Makan siang hari ini terasa kurang nikmat. Nasinya titip sama teman beli di rumah makan padang. Menunya ikan bakar bawal, sedikit sambal hijau, sedikit sayur nangka, sedikit daun singkong yang daunnya masih rada-rada keras dan nasi yang cukup terguyur basah kuah sayur. Rasanya kurang enak saja. Tapi meski begitu, saya harus bersyukur karena masih diberi kenikmatan bisa membeli dan makan siang. Coba tengok orang-orang susah, mungkin nasi yang saya anggap tidak menggoda selera makan saya ini, menjadi berbeda bagi mereka.

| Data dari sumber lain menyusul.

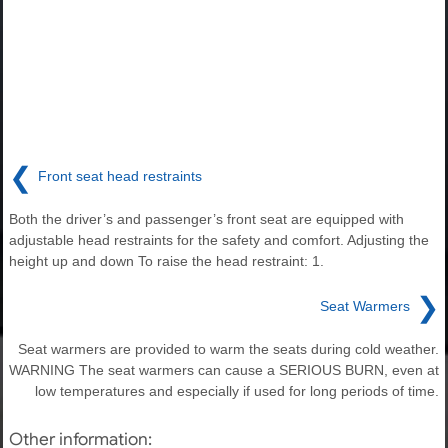
❮
Front seat head restraints
Both the driver’s and passenger’s front seat are equipped with
adjustable head restraints for the safety and comfort. Adjusting the
height up and down To raise the head restraint: 1.
❯
Seat Warmers
Seat warmers are provided to warm the seats during cold weather.
WARNING The seat warmers can cause a SERIOUS BURN, even at
low temperatures and especially if used for long periods of time.
Other information: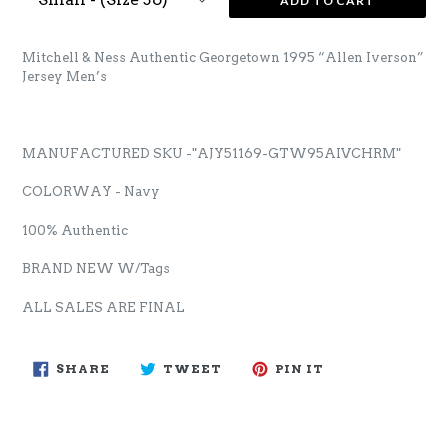
ADD TO CART
Mitchell & Ness Authentic Georgetown 1995 “Allen Iverson”
Jersey Men’s
MANUFACTURED SKU -"
AJY51169-GTW95AIVCHRM
"
COLORWAY - Navy
100% Authentic
BRAND NEW W/Tags
ALL SALES ARE FINAL
SHARE
TWEET
PIN
SHARE
TWEET
PIN IT
ON
ON
ON
FACEBOOK
TWITTER
PINTEREST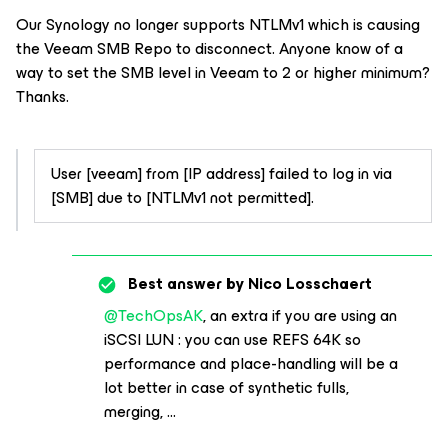
Our Synology no longer supports NTLMv1 which is causing
the Veeam SMB Repo to disconnect. Anyone know of a
way to set the SMB level in Veeam to 2 or higher minimum?
Thanks.
User [veeam] from [IP address] failed to log in via
[SMB] due to [NTLMv1 not permitted].
Best answer by
Nico Losschaert
@TechOpsAK
, an extra if you are using an
iSCSI LUN : you can use REFS 64K so
performance and place-handling will be a
lot better in case of synthetic fulls,
merging, ...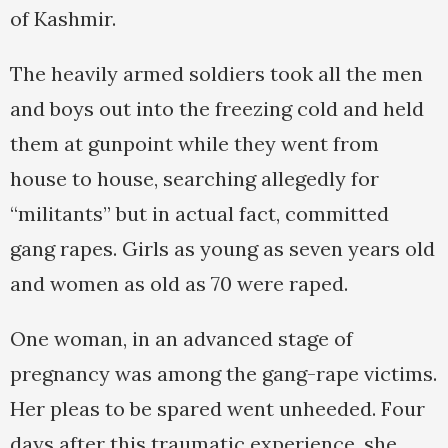
of Kashmir.
The heavily armed soldiers took all the men
and boys out into the freezing cold and held
them at gunpoint while they went from
house to house, searching allegedly for
“militants” but in actual fact, committed
gang rapes. Girls as young as seven years old
and women as old as 70 were raped.
One woman, in an advanced stage of
pregnancy was among the gang-rape victims.
Her pleas to be spared went unheeded. Four
days after this traumatic experience, she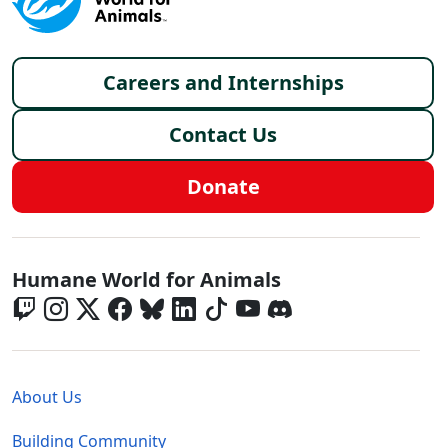
Footer menu
Careers and Internships
Contact Us
Donate
Global - Social Menu
Humane World for Animals
Global - Legal Menu
About Us
Building Community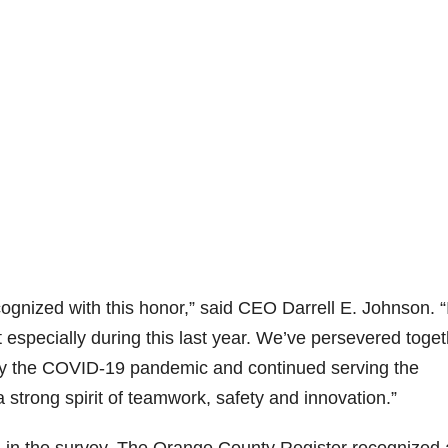
ognized with this honor,” said CEO Darrell E. Johnson. “
 especially during this last year. We’ve persevered toge
by the COVID-19 pandemic and continued serving the
strong spirit of teamwork, safety and innovation.”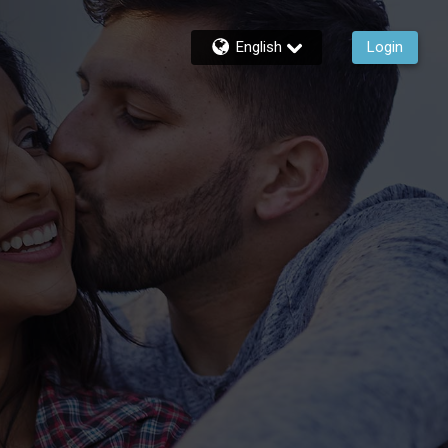
English
Login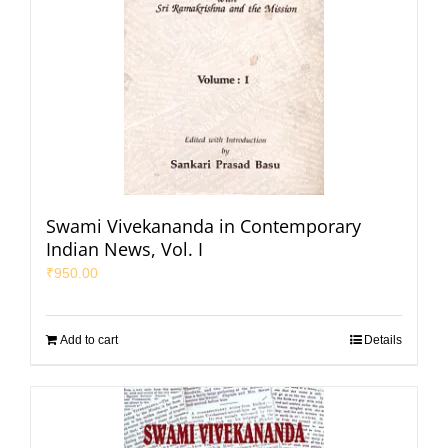
Swami Vivekananda in Contemporary
Indian News, Vol. I
₹
950.00
Add to cart
Details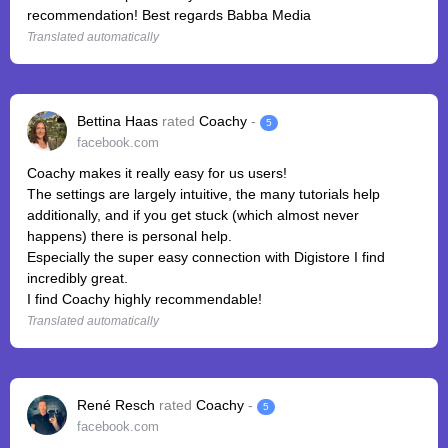
recommendation! Best regards Babba Media
Translated automatically
Bettina Haas
rated
Coachy
-
5
facebook.com
Coachy makes it really easy for us users!
The settings are largely intuitive, the many tutorials help
additionally, and if you get stuck (which almost never
happens) there is personal help.
Especially the super easy connection with Digistore I find
incredibly great.
I find Coachy highly recommendable!
Translated automatically
René Resch
rated
Coachy
-
5
facebook.com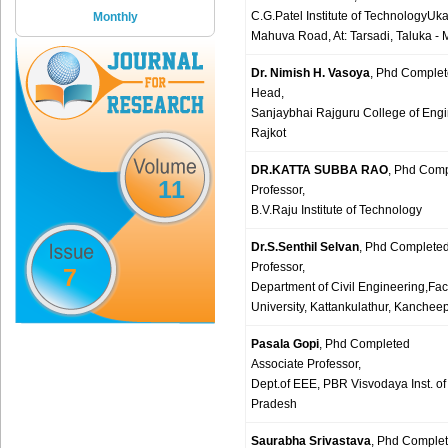
C.G.Patel Institute of TechnologyUk
Monthly
Mahuva Road, At: Tarsadi, Taluka - M
Dr. Nimish H. Vasoya
, Phd Comple
Head,
Sanjaybhai Rajguru College of Engi
Rajkot
DR.KATTA SUBBA RAO
, Phd Com
11
Professor,
B.V.Raju Institute of Technology
Dr.S.Senthil Selvan
, Phd Complete
Professor,
7
Department of Civil Engineering,Fa
University, Kattankulathur, Kanchee
Pasala Gopi
, Phd Completed
Associate Professor,
Dept.of EEE, PBR Visvodaya Inst. of
Pradesh
Saurabha Srivastava
, Phd Comple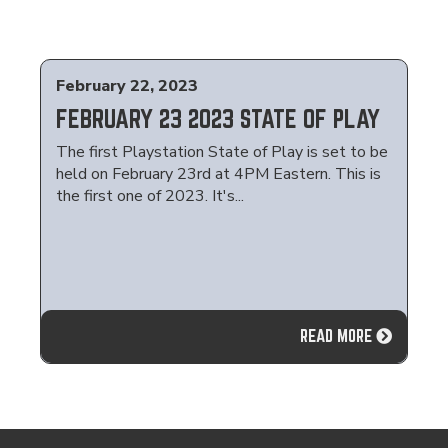
February 22, 2023
FEBRUARY 23 2023 STATE OF PLAY
The first Playstation State of Play is set to be
held on February 23rd at 4PM Eastern. This is
the first one of 2023. It's...
READ MORE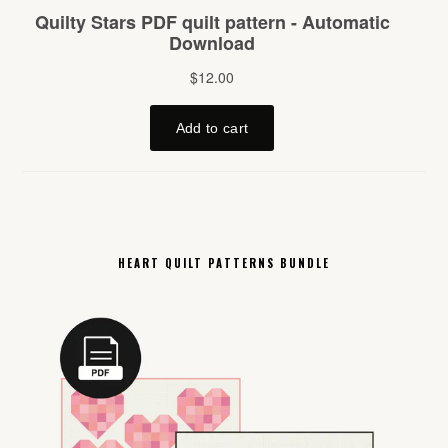
HEART QUILT PATTERNS BUNDLE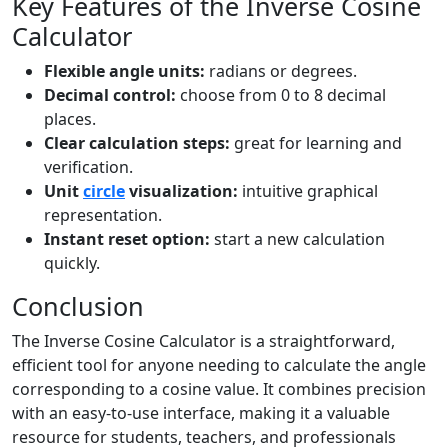
Key Features of the Inverse Cosine
Calculator
Flexible angle units:
radians or degrees.
Decimal control:
choose from 0 to 8 decimal
places.
Clear calculation steps:
great for learning and
verification.
Unit
circle
visualization:
intuitive graphical
representation.
Instant reset option:
start a new calculation
quickly.
Conclusion
The Inverse Cosine Calculator is a straightforward,
efficient tool for anyone needing to calculate the angle
corresponding to a cosine value. It combines precision
with an easy-to-use interface, making it a valuable
resource for students, teachers, and professionals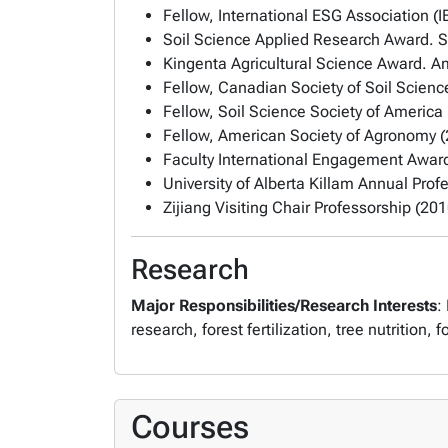
Fellow, International ESG Association (
Soil Science Applied Research Award. S
Kingenta Agricultural Science Award. A
Fellow, Canadian Society of Soil Scienc
Fellow, Soil Science Society of America
Fellow, American Society of Agronomy 
Faculty International Engagement Award,
University of Alberta Killam Annual Prof
Zijiang Visiting Chair Professorship (201
Research
Major Responsibilities/Research Interests
:
research, forest fertilization, tree nutrition
Courses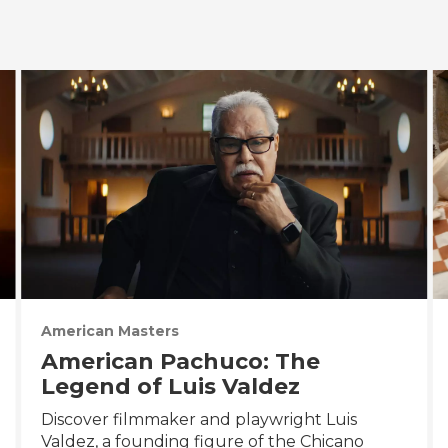
American Masters
American Pachuco: The
Legend of Luis Valdez
Discover filmmaker and playwright Luis
Valdez, a founding figure of the Chicano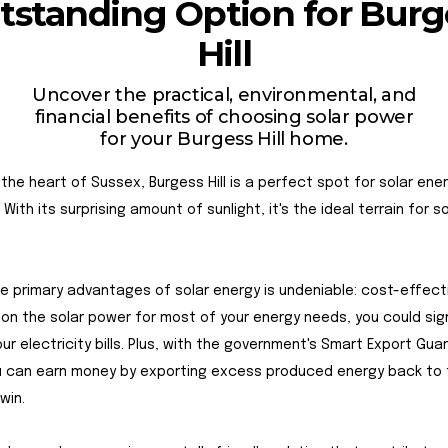
tstanding Option for Burg
Hill
Uncover the practical, environmental, and
financial benefits of choosing solar power
for your Burgess Hill home.
 the heart of Sussex, Burgess Hill is a perfect spot for solar ene
With its surprising amount of sunlight, it's the ideal terrain for so
e primary advantages of solar energy is undeniable: cost-effect
g on the solar power for most of your energy needs, you could sign
ur electricity bills. Plus, with the government's Smart Export Gu
u can earn money by exporting excess produced energy back to t
-win.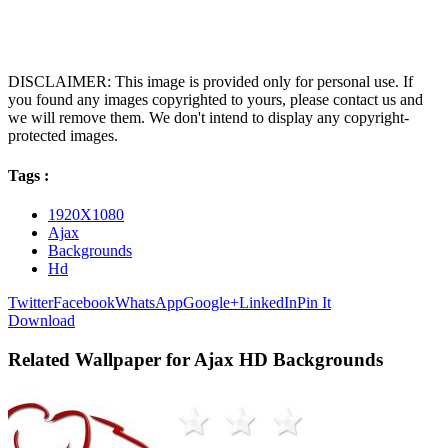
DISCLAIMER: This image is provided only for personal use. If
you found any images copyrighted to yours, please contact us and
we will remove them. We don't intend to display any copyright-
protected images.
Tags :
1920X1080
Ajax
Backgrounds
Hd
Twitter
Facebook
WhatsApp
Google+
LinkedIn
Pin It
Download
Related Wallpaper for Ajax HD Backgrounds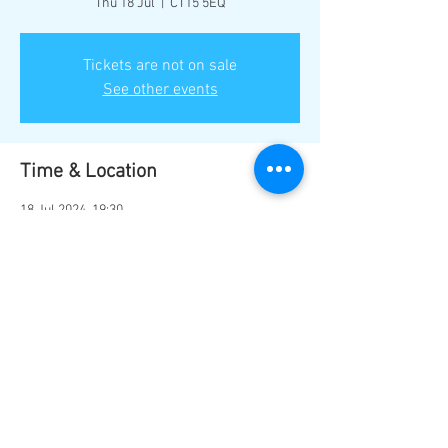
Thu 18 Jul
  |  
CT15 5EQ
Tickets are not on sale
See other events
Time & Location
18 Jul 2024, 19:30
CT15 5EQ, Guston, Dover CT15 5EQ, UK
Share this event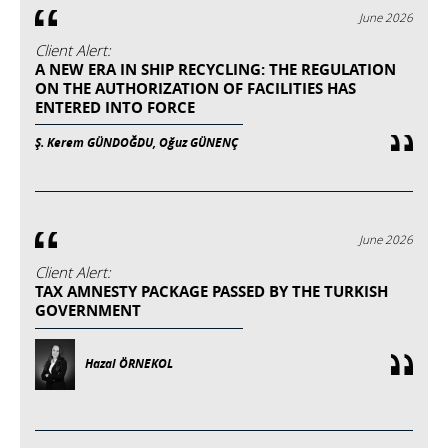
June 2026
Client Alert:
A NEW ERA IN SHIP RECYCLING: THE REGULATION
ON THE AUTHORIZATION OF FACILITIES HAS
ENTERED INTO FORCE
Ş. Kerem GÜNDOĞDU, Oğuz GÜNENÇ
June 2026
Client Alert:
TAX AMNESTY PACKAGE PASSED BY THE TURKISH
GOVERNMENT
Hazal ÖRNEKOL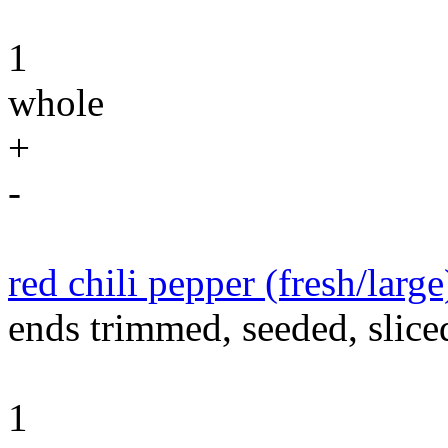
1
whole
+
-
red chili pepper (fresh/large
ends trimmed, seeded, slice
1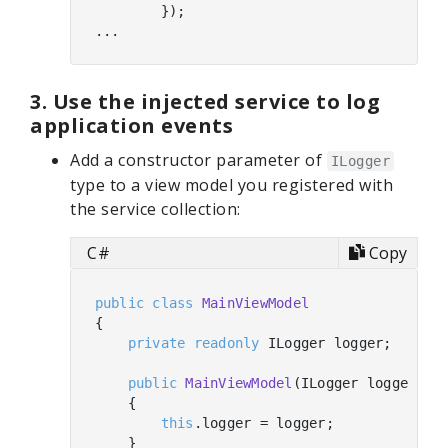
        });

3. Use the injected service to log
application events
Add a constructor parameter of
ILogger
type to a view model you registered with
the service collection:
C#
Copy
public
class
MainViewModel
{

private
readonly
 ILogger logger;

public
MainViewModel
(
ILogger logger
)
    {

this
.logger = logger;

    }
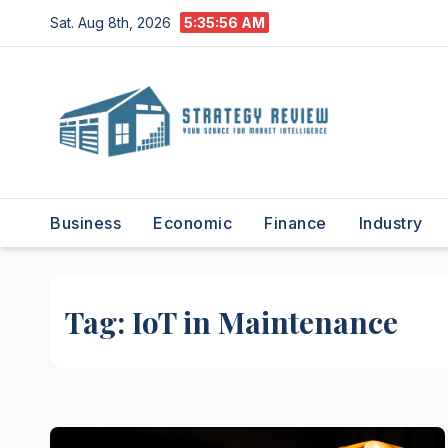
Skip
Sat. Aug 8th, 2026
5:35:56 AM
to
content
Business
Economic
Finance
Industry
Tag:
IoT in Maintenance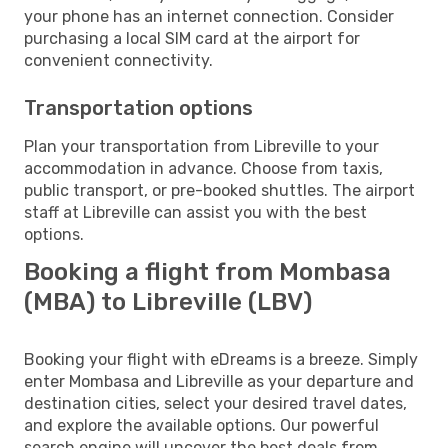
your phone has an internet connection. Consider
purchasing a local SIM card at the airport for
convenient connectivity.
Transportation options
Plan your transportation from Libreville to your
accommodation in advance. Choose from taxis,
public transport, or pre-booked shuttles. The airport
staff at Libreville can assist you with the best
options.
Booking a flight from Mombasa
(MBA) to Libreville (LBV)
Booking your flight with eDreams is a breeze. Simply
enter Mombasa and Libreville as your departure and
destination cities, select your desired travel dates,
and explore the available options. Our powerful
search engine will uncover the best deals from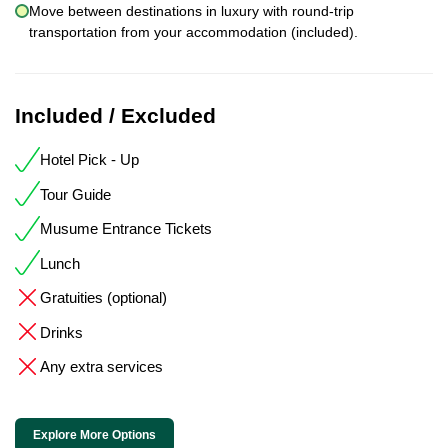
Move between destinations in luxury with round-trip
transportation from your accommodation (included).
Included / Excluded
Hotel Pick - Up
Tour Guide
Musume Entrance Tickets
Lunch
Gratuities (optional)
Drinks
Any extra services
Explore More Options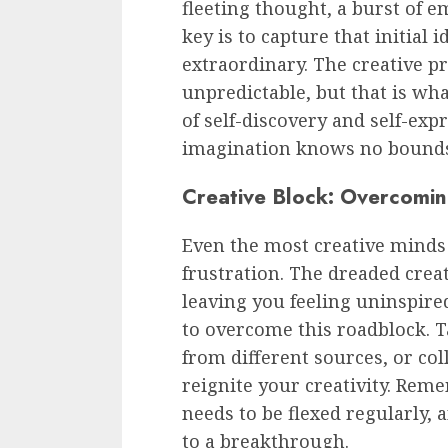
fleeting thought, a burst of e
key is to capture that initial
extraordinary. The creative p
unpredictable, but that is what
of self-discovery and self-exp
imagination knows no bound
Creative Block: Overcomin
Even the most creative mind
frustration. The dreaded creati
leaving you feeling uninspire
to overcome this roadblock. T
from different sources, or co
reignite your creativity. Reme
needs to be flexed regularly,
to a breakthrough.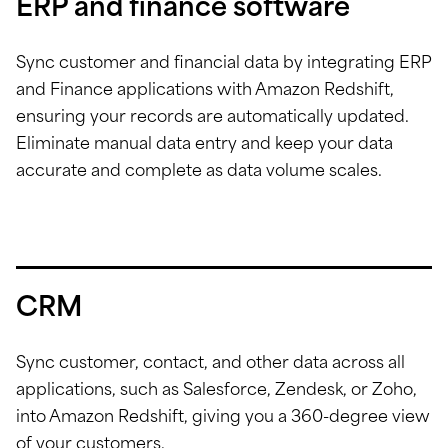
ERP and finance software
Sync customer and financial data by integrating ERP
and Finance applications with Amazon Redshift,
ensuring your records are automatically updated.
Eliminate manual data entry and keep your data
accurate and complete as data volume scales.
CRM
Sync customer, contact, and other data across all
applications, such as Salesforce, Zendesk, or Zoho,
into Amazon Redshift, giving you a 360-degree view
of your customers.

Mungkin saya mulai sombong, jika saya tidak bersyukur atas peliharaan Tuhan buat hidup saya selama ini. Makan yang saya anggap kurang menggoda selera makan saya ini, bisa jadi ini adalah makanan terbaik yang Tuhan berikan buat saya hari ini. Jadi, saya harus belajar berterima kasih atas semua pemberian Tuhan, meski saya merasa kurang nikmat dengan menunya. Tetap saja, bersyukur adalah nomor satu. 

Terima kasih Tuhan atas pemberianMu hari ini. Amin.


Jakarta, 05 Desember 2016

Note : Seorang penulis memang harus menulis, meski hasilnya belum memuaskan hajar saja karena ini adalah jalan menuju tulisan yang lebih baik #Keep spirit Sist!
 
 
 
Salam,
Auntie 'eMDi' Dazzling

   

Tidak ada komentar:

Posting Komentar

Kunjungan anda adalah harapan bagi saya, tinggalkan jejak anda pada kolom komentar sebagai tanda harapan buat saya. Dan, semoga ini bukan harap-harap cemas :)
Dan diatas semua harapan, saya haturkan terimakasih atas kunjungannya :)

Youth Has No Age

Semangat Muda! Entah karena alasan apa, setiap saya pulang dari arah kebayoran lama ke arah Mayestik, tepatnya entah di sekitar ...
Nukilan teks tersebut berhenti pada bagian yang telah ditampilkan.